Designeuse kanak, Christiane Waneissi ne coud pas des robes : elle conçoit des usages. Elle défend une mode précise, modulaire et responsable, un design qui raconte d'où l'on vient tout en ouvrant la voie aux mondes virtuels. Son parcours d'entrepreneuse a commencé loin des podiums : consultante pour des sociétés minières en Australie et Nouvelle-Zélande, puis pilote du programme d'échanges CISaustralia. Ces années lui ouvrent un réseau décisif, notamment auprès de créatrices autochtones. Puis vient le geste personnel : une première start-up, PacificMarket.nc, pour valoriser l'artisanat de femmes, et une formation intensive au Canada (modélisme, stylisme) qui lui donne l'outillage technique pour passer de la plateforme à la marque de mode.
Ce sera Châteaubriand Wear - clin d'œil à ses initiales - et un manifeste : concevoir des pièces belles, durables, modulables, qui racontent une culture sans folklore. Au cœur de la signature : le vêtement transformable. Une robe peut changer de manches, de bordures, évoluer avec la personne qui la porte. Un vêtement, plusieurs vies : l'économie est plus vertueuse, la charge émotionnelle plus forte. "Cette modularité est un geste politique : donner du pouvoir d'usage aux femmes, faire de la mode une alliance entre autonomie et beauté", précise Christiane.
Sa grammaire : la robe mission, icône du vestiaire kanak, modernisée sans être trahie. Christiane travaille la coupe comme une architecture : plis pour l'aisance, broderies fines, lignes épurées. Les matières sont choisies pour durer : lin, tissus sourcés dans des stocks dormants, finitions réparables.
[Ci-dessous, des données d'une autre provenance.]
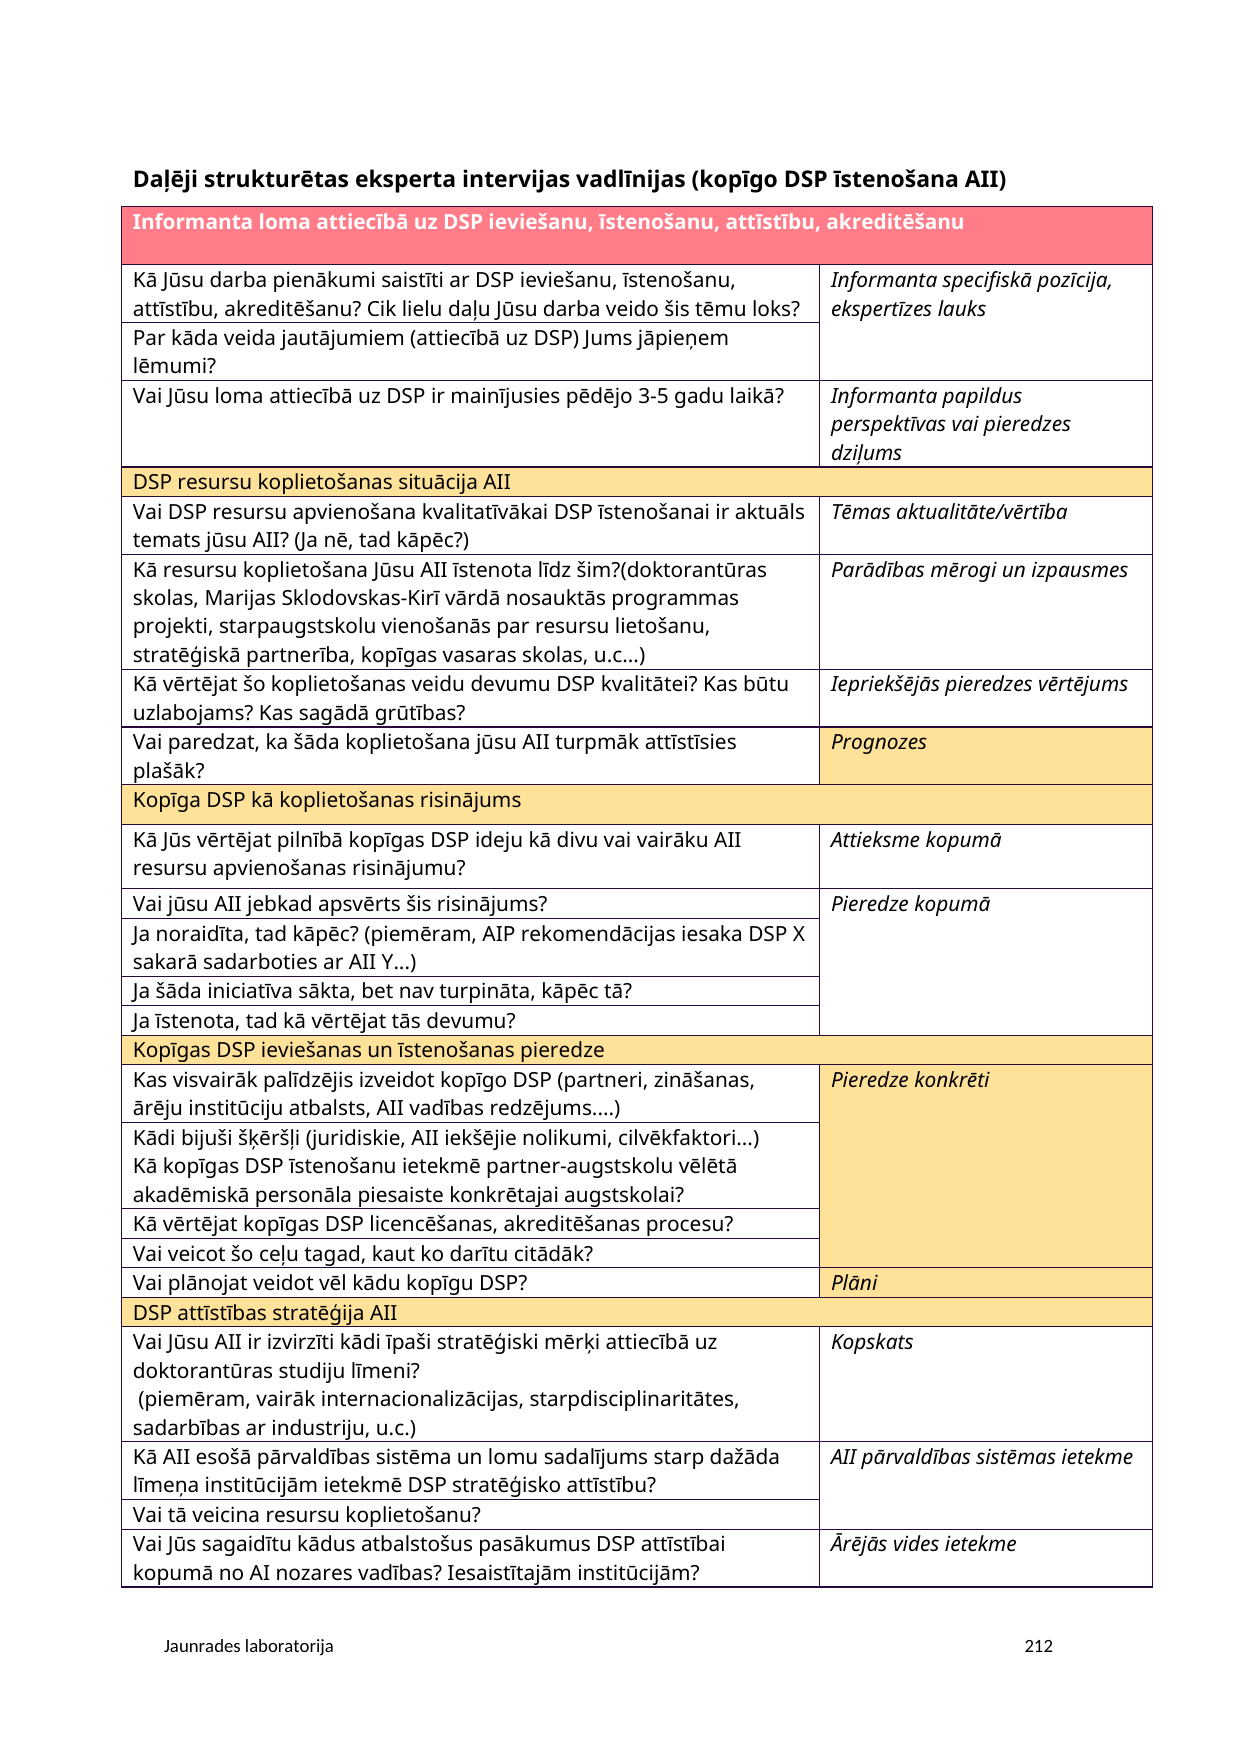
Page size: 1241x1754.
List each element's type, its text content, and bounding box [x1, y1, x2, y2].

table_cell Prognozes [820, 728, 1152, 784]
table_cell Vai tā veicina resursu koplietošanu? [122, 1500, 819, 1528]
table_cell Pieredze kopumā [820, 889, 1152, 1034]
table_cell Par kāda veida jautājumiem (attiecībā uz DSP) Jums jāpieņem lēmumi? [122, 323, 819, 380]
table_header Informanta loma attiecībā uz DSP ieviešanu, īstenošanu, attīstību, akreditēšanu [122, 207, 1152, 264]
table_cell Iepriekšējās pieredzes vērtējums [820, 670, 1152, 726]
table_cell Informanta papildus perspektīvas vai pieredzes dziļums [820, 381, 1152, 466]
table_cell DSP attīstības stratēģija AII [122, 1298, 1152, 1326]
table_cell Plāni [820, 1268, 1152, 1297]
table_cell Vai veicot šo ceļu tagad, kaut ko darītu citādāk? [122, 1239, 819, 1267]
table_cell Vai Jūsu AII ir izvirzīti kādi īpaši stratēģiski mērķi attiecībā uz doktorantūras studiju līmeni? (piemēram, vairāk internacionalizācijas, starpdisciplinaritātes, sadarbības ar industriju, u.c.) [122, 1327, 819, 1441]
table_cell Kopīga DSP kā koplietošanas risinājums [122, 785, 1152, 824]
table_cell Ja šāda iniciatīva sākta, bet nav turpināta, kāpēc tā? [122, 977, 819, 1005]
text Daļēji strukturētas eksperta intervijas vadlīnijas (kopīgo DSP īstenošana AII) [133, 162, 1053, 194]
table_cell Kas visvairāk palīdzējis izveidot kopīgo DSP (partneri, zināšanas, ārēju institūciju atbalsts, AII vadības redzējums....) [122, 1065, 819, 1122]
table_cell Ārējās vides ietekme [820, 1530, 1152, 1586]
table_cell Kādi bijuši šķēršļi (juridiskie, AII iekšējie nolikumi, cilvēkfaktori...) Kā kopīgas DSP īstenošanu ietekmē partner-augstskolu vēlētā akadēmiskā personāla piesaiste konkrētajai augstskolai? [122, 1123, 819, 1208]
table_cell Kā vērtējat šo koplietošanas veidu devumu DSP kvalitātei? Kas būtu uzlabojams? Kas sagādā grūtības? [122, 670, 819, 726]
table_cell Tēmas aktualitāte/vērtība [820, 497, 1152, 554]
table_cell Ja noraidīta, tad kāpēc? (piemēram, AIP rekomendācijas iesaka DSP X sakarā sadarboties ar AII Y...) [122, 919, 819, 976]
table_cell Vai Jūs sagaidītu kādus atbalstošus pasākumus DSP attīstībai kopumā no AI nozares vadības? Iesaistītajām institūcijām? [122, 1530, 819, 1586]
table_cell Kopskats [820, 1327, 1152, 1441]
table_cell DSP resursu koplietošanas situācija AII [122, 468, 1152, 496]
table_cell Informanta specifiskā pozīcija, ekspertīzes lauks [820, 265, 1152, 380]
table_cell Kā resursu koplietošana Jūsu AII īstenota līdz šim?(doktorantūras skolas, Marijas Sklodovskas-Kirī vārdā nosauktās programmas projekti, starpaugstskolu vienošanās par resursu lietošanu, stratēģiskā partnerība, kopīgas vasaras skolas, u.c...) [122, 555, 819, 668]
table_cell Vai Jūsu loma attiecībā uz DSP ir mainījusies pēdējo 3-5 gadu laikā? [122, 381, 819, 466]
table_cell Vai DSP resursu apvienošana kvalitatīvākai DSP īstenošanai ir aktuāls temats jūsu AII? (Ja nē, tad kāpēc?) [122, 497, 819, 554]
table_cell Parādības mērogi un izpausmes [820, 555, 1152, 668]
table_cell Pieredze konkrēti [820, 1065, 1152, 1267]
table_cell Kā Jūs vērtējat pilnībā kopīgas DSP ideju kā divu vai vairāku AII resursu apvienošanas risinājumu? [122, 825, 819, 888]
table_cell Kā Jūsu darba pienākumi saistīti ar DSP ieviešanu, īstenošanu, attīstību, akreditēšanu? Cik lielu daļu Jūsu darba veido šis tēmu loks? [122, 265, 819, 322]
table_cell Kā vērtējat kopīgas DSP licencēšanas, akreditēšanas procesu? [122, 1209, 819, 1238]
table_cell Vai plānojat veidot vēl kādu kopīgu DSP? [122, 1268, 819, 1297]
table_cell Vai jūsu AII jebkad apsvērts šis risinājums? [122, 889, 819, 918]
table_cell Kopīgas DSP ieviešanas un īstenošanas pieredze [122, 1036, 1152, 1064]
table_cell AII pārvaldības sistēmas ietekme [820, 1442, 1152, 1528]
table_cell Kā AII esošā pārvaldības sistēma un lomu sadalījums starp dažāda līmeņa institūcijām ietekmē DSP stratēģisko attīstību? [122, 1442, 819, 1499]
table_cell Attieksme kopumā [820, 825, 1152, 888]
table_cell Vai paredzat, ka šāda koplietošana jūsu AII turpmāk attīstīsies plašāk? [122, 728, 819, 784]
table_cell Ja īstenota, tad kā vērtējat tās devumu? [122, 1006, 819, 1034]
Loin de la fast fashion, elle défend une élégance juste : teintes liées aux couleurs tribales, détails utiles plutôt que décoratifs.
Sa démarche séduit d'abord localement. Elle teste ses modèles auprès des femmes de Lifou, des familles, des réseaux, avant d'ouvrir plus large. Puis tout s'accélère : Fiji Fashion Week l'invite, puis New Zealand Fashion Week. En 2024, elle devient la première française à présenter une collection à Auckland. La reconnaissance internationale confirme son intuition : on peut faire de la mode kanak, contemporaine et exportable, sans renoncer à la précision du geste ni à la fidélité aux codes.
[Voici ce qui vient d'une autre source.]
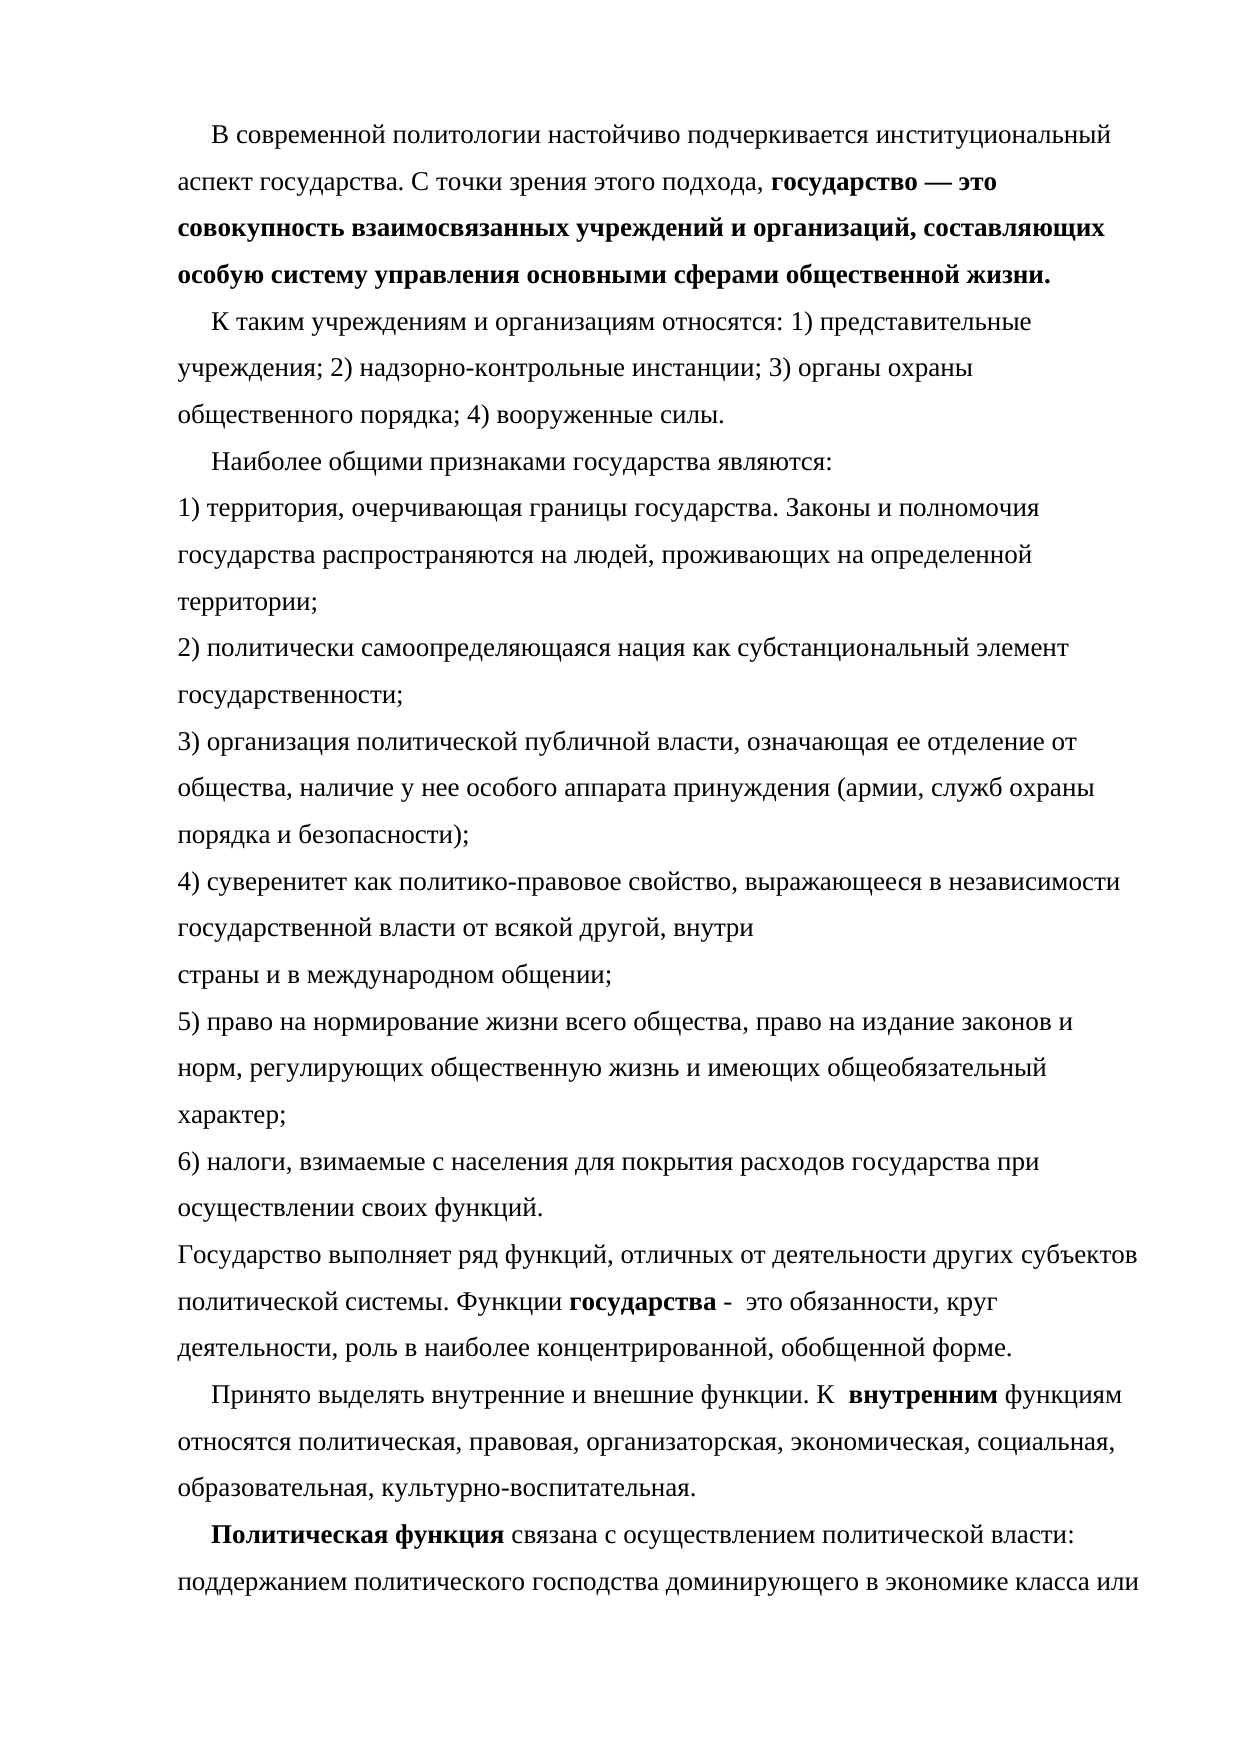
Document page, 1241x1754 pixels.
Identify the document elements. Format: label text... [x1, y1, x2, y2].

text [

Également cheffe de projet, Christiane structure l'écosystème autour de sa marque. Adhérente à Ardici, elle tisse des partenariats, expose à l'international et s'inscrit dans les dynamiques d'innovation (TechNZ, Business France). Primée par French Tech 31, elle assume une stratégie hybride : physique et numérique. Deux de ses modèles, protégés à l'INPI, sont destinés à une seconde vie dans des jeux vidéo en Nouvelle-Zélande et au Canada. "C'est une manière d'étendre les droits d'auteur, de faire circuler nos formes culturelles sans les déposséder."
Son discours ne s'excuse pas d'être économique : "ce n'est pas une passion, c'est une entreprise". Lucide sur les obstacles - capitaux, crédibilité, réseaux - elle y répond par la médiatisation de ses projets, la mise en lien avec les créateurs du Pacifique et une exigence constante de qualité. Son atelier est un laboratoire : on y coupe, on y ajuste, on y écrit des fiches techniques autant qu'un récit.
Christiane Waneissi appartient à cette génération qui pense la mode comme un dialogue : entre terre et écran, tradition et design, intime et industrie. Ses créations habitent et se laissent habiter. Créer des formes assez fortes pour dire d'où l'on vient, assez souples pour accompagner où l'on va - voilà, peut-être, la plus belle définition de son travail.